Ecologisme: le nouveau totalitarisme?

L’écologie est dans l’air du temps. Si, sur le fond, ce n’est pas une mauvaise chose, quelle est la réalité de cette pensée? Car, si on y regarde de plus près, que voit-on?

- Diabolisation des pendulaires, malgré l’absence de politique du logement (or, à l’heure actuelle, seuls les ménages disposant d’un salaire à cinq chiffres ont les moyens de se trouver un logement près de leur lieu de travail);

- Droit de bail trop favorable aux gérances, qui leur permet trop facilement d’augmenter les loyers, avec par exemple des contrats de bail de cinq ans sans possibilité de contestation du loyer;

- Rendre la voiture verte obligatoire alors qu’elle est hors de prix et donc hors de portée de la bourse des classes moyennes et des travailleurs;

- Destruction de toute possibilité de mobilité pour les masses laborieuses (en ce qui concerne les billets d’avion, par exemple);

- Création de nouveaux impôts et de nouvelles taxes qui ont des conséquences bien plus graves pour les gens à revenus faibles ou moyens que pour ceux à revenus élevés…

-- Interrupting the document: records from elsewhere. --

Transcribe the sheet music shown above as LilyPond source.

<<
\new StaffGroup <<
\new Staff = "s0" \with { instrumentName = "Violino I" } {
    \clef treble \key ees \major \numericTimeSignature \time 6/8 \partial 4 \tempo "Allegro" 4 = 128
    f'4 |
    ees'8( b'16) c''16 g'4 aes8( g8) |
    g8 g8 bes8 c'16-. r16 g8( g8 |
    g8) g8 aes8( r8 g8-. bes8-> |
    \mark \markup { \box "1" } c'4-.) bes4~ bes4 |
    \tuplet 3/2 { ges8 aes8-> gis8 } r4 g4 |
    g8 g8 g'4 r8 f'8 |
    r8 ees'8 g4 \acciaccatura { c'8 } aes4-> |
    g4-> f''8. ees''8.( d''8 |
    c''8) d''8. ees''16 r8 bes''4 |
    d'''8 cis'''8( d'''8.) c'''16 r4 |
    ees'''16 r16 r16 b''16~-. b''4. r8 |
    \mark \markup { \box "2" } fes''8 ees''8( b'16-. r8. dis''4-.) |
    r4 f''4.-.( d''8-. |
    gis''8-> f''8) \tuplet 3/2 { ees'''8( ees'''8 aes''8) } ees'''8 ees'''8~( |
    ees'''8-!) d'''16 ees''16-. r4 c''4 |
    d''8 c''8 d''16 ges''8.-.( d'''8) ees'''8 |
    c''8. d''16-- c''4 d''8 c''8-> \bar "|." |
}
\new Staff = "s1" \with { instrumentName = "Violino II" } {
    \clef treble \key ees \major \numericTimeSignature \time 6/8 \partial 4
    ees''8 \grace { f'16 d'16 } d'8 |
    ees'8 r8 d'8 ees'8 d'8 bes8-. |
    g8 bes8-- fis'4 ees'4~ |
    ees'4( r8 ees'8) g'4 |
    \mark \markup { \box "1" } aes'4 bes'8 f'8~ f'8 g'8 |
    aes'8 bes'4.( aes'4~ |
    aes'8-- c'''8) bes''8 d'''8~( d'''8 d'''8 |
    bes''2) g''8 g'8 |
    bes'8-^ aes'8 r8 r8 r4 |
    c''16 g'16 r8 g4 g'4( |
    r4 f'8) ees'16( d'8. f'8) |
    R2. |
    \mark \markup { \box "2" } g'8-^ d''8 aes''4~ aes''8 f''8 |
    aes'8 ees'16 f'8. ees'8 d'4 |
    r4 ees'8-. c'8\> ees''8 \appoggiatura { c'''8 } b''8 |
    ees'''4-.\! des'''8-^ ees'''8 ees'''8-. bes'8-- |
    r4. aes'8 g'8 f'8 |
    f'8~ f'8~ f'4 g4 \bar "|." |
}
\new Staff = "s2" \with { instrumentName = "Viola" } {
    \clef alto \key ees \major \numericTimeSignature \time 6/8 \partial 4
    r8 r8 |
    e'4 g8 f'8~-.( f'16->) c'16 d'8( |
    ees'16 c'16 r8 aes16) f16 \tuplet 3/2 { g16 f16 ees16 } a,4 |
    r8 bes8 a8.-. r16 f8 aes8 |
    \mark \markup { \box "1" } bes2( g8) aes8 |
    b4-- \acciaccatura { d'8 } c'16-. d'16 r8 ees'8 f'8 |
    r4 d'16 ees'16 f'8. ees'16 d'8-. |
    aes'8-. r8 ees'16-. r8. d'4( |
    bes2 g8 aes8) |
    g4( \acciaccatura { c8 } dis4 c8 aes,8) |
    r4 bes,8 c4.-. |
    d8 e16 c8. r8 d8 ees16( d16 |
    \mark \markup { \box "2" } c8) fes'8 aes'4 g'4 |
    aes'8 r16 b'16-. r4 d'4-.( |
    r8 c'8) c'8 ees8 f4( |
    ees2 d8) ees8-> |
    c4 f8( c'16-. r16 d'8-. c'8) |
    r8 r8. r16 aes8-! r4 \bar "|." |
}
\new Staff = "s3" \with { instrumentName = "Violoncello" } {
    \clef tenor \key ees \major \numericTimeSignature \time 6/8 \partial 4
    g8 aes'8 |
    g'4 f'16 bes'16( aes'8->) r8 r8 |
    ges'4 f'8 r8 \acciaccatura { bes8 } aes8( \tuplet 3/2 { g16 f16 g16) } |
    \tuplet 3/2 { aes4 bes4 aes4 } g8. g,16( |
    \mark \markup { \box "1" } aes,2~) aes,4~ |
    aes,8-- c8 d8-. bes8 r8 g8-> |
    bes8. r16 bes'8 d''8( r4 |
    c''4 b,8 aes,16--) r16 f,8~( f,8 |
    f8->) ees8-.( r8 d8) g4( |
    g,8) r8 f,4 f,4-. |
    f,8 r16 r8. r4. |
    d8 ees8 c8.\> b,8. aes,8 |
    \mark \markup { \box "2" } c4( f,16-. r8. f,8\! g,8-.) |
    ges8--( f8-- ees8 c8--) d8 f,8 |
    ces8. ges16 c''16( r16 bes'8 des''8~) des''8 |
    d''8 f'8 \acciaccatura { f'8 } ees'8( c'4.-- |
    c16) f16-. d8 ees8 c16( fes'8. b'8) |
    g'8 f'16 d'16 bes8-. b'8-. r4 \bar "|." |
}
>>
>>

Constat: après des siècles de dictatures brutales et de doctrines en «isme» basées sur la répression, la terreur et la violence, le système n’a plus d’idéologie pour soumettre le peuple aux intérêts d’un capitalisme financier visant à la maximisation des rendements sur le dos des plus faibles. L’écologisme est le nouveau «isme», teinté de greenwashing et de politiquement correct, histoire de faire avaler la pilule à ceux qui en subiront les conséquences par le contrôle et la baisse du pouvoir d’achat et la précarisation de l’emploi! On cherche même à nous imposer comment nous nourrir, sous couvert de lutte contre la malbouffe! Donc, écologie, oui, mais élire des écologistes, non! Car l’écologie ne doit pas servir de prétexte à l’appauvrissement des masses laborieuses!